> [Work request] Copy the lines below word for word, leaving out the pictures.

> [Records supplied]

────────────────────

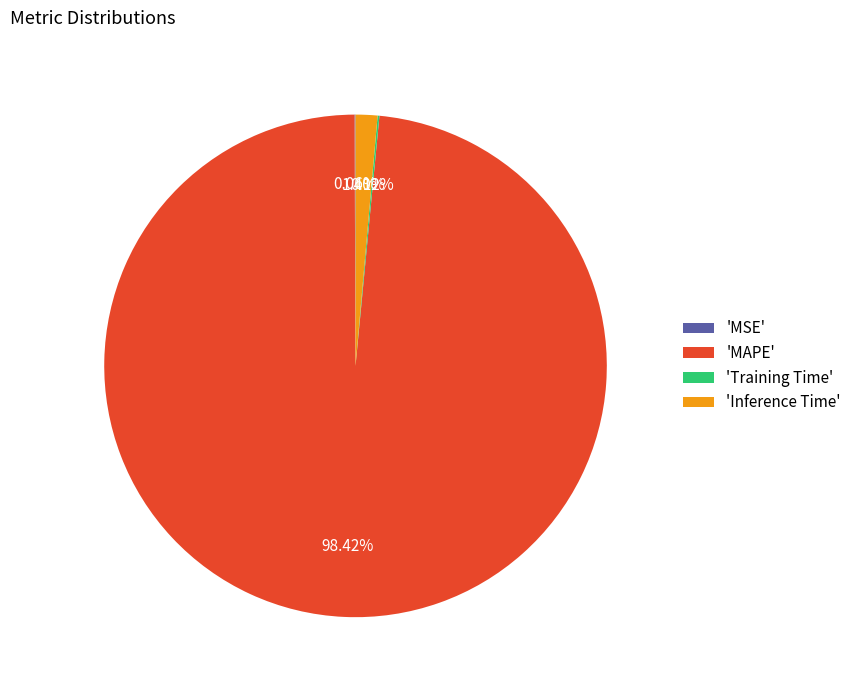

Does any single category account for the majority?

Yes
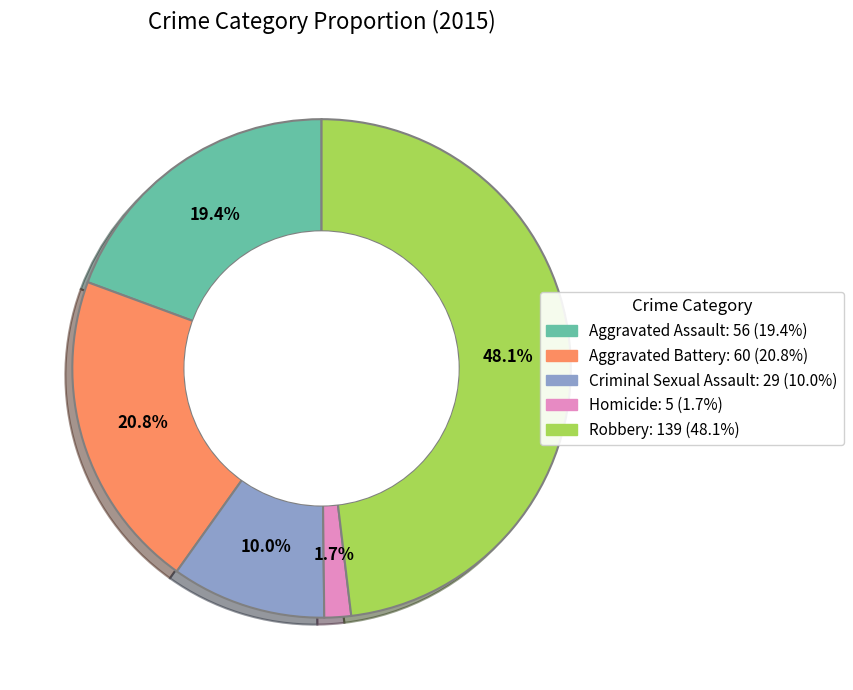

Is it true that Criminal Sexual Assault is 10% of the pie?

True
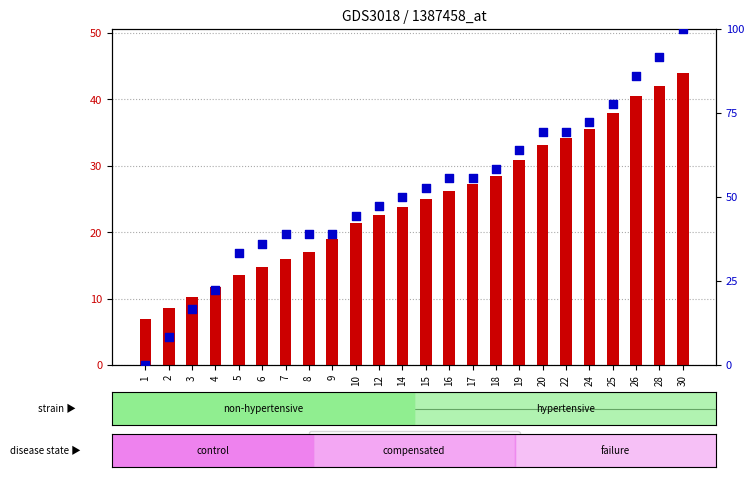

Which series has the largest total across all categories?

percentile rank within the sample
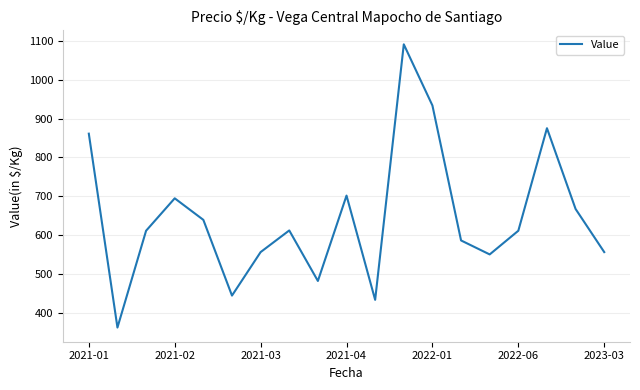

What is the difference between the maximum and minimum values?

729.3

────────────────────

> [Expected answer]
Does any single category account for the majority?

Yes

Is it true that Criminal Sexual Assault is 10% of the pie?

True

Which series has the largest total across all categories?

percentile rank within the sample

What is the difference between the maximum and minimum values?

729.3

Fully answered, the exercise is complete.